## WHAT TO WORK ON
Beginning at the first line of the material, output each line exactly until you reach and include the line containing "FIGURE 4 | Ascending". Leave every picture out.

## RAW DATA
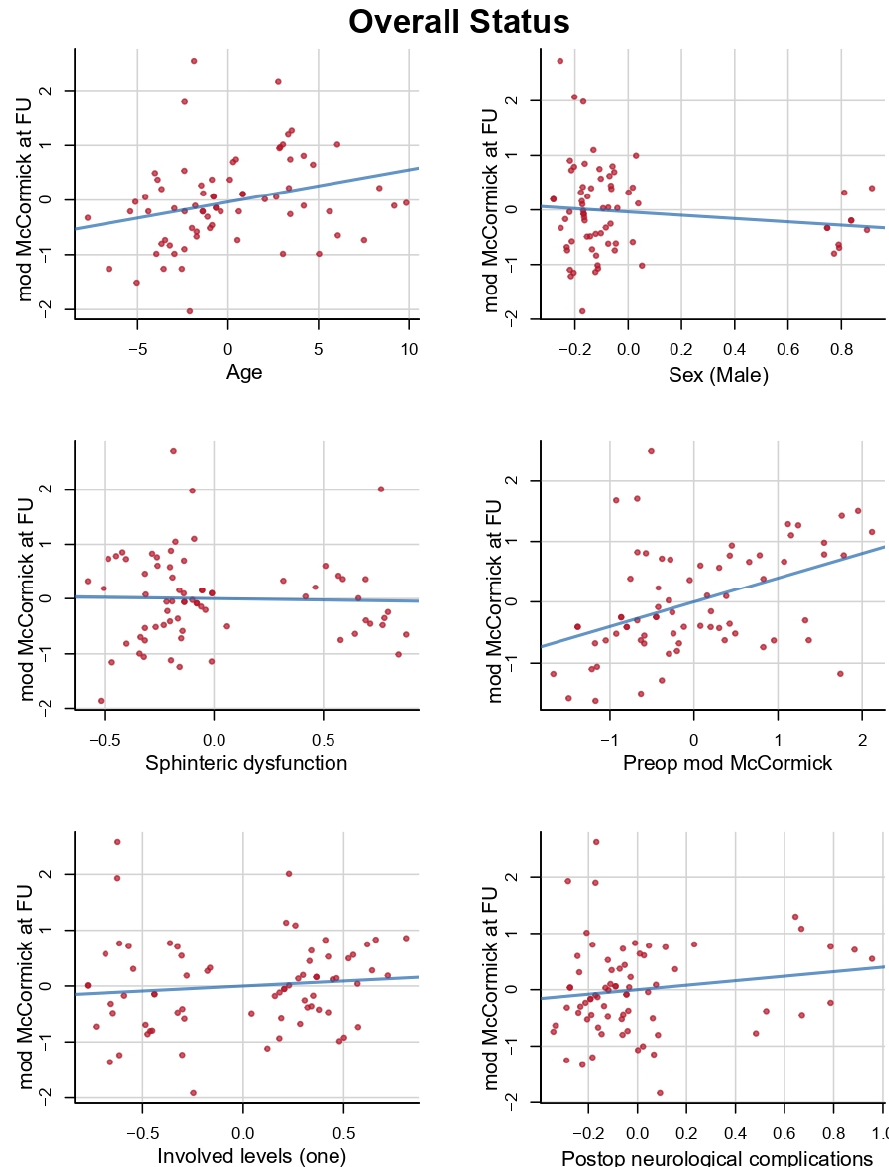
Figure 2. Variables included in the multivariate model for overall status. Multivariate analysis showed that preoperative modified McCormick was the best independent predictor of good overall status (coeff = 0.402, p = 0.00027). Patient’s age showed a statistically significant correlation with good overall status (coeff = 0.058, p = 0.02507).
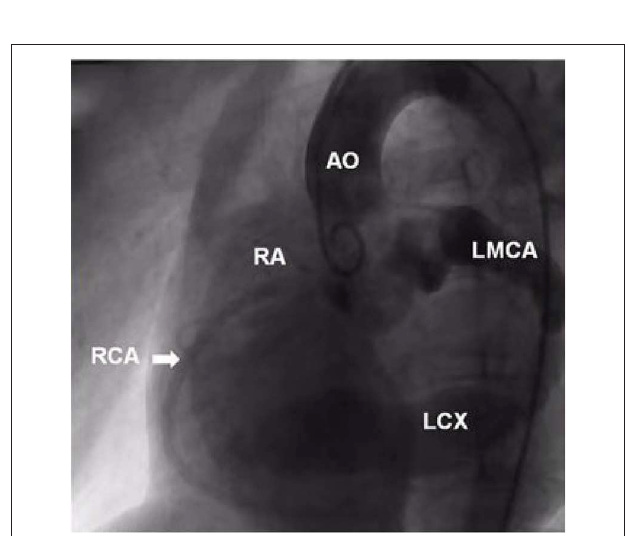
FIGURE 4 | Ascending aorta and coronary angiography view showed the dilated left main and circumflex coronary arteries. The distal LCX showed a stage of aneurysmal dilatation. AO, aorta; RA, right atrium; RCA, right coronary artery; LMCA, left main coronary artery; LCX, left circumflex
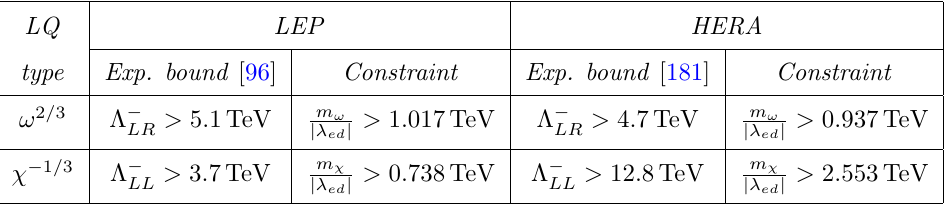
Table 16 . Constraints on the ratio of LQ mass and the Yukawa coupling from LEP [96] and HERA [181] contact interaction bounds.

## FINISHED TASK
Figure 2. Variables included in the multivariate model for overall status. Multivariate analysis showed that preoperative modified McCormick was the best independent predictor of good overall status (coeff = 0.402, p = 0.00027). Patient’s age showed a statistically significant correlation with good overall status (coeff = 0.058, p = 0.02507).
FIGURE 4 | Ascending aorta and coronary angiography view showed the dilated left main and circumflex coronary arteries. The distal LCX showed a stage of aneurysmal dilatation. AO, aorta; RA, right atrium; RCA, right coronary artery; LMCA, left main coronary artery; LCX, left circumflex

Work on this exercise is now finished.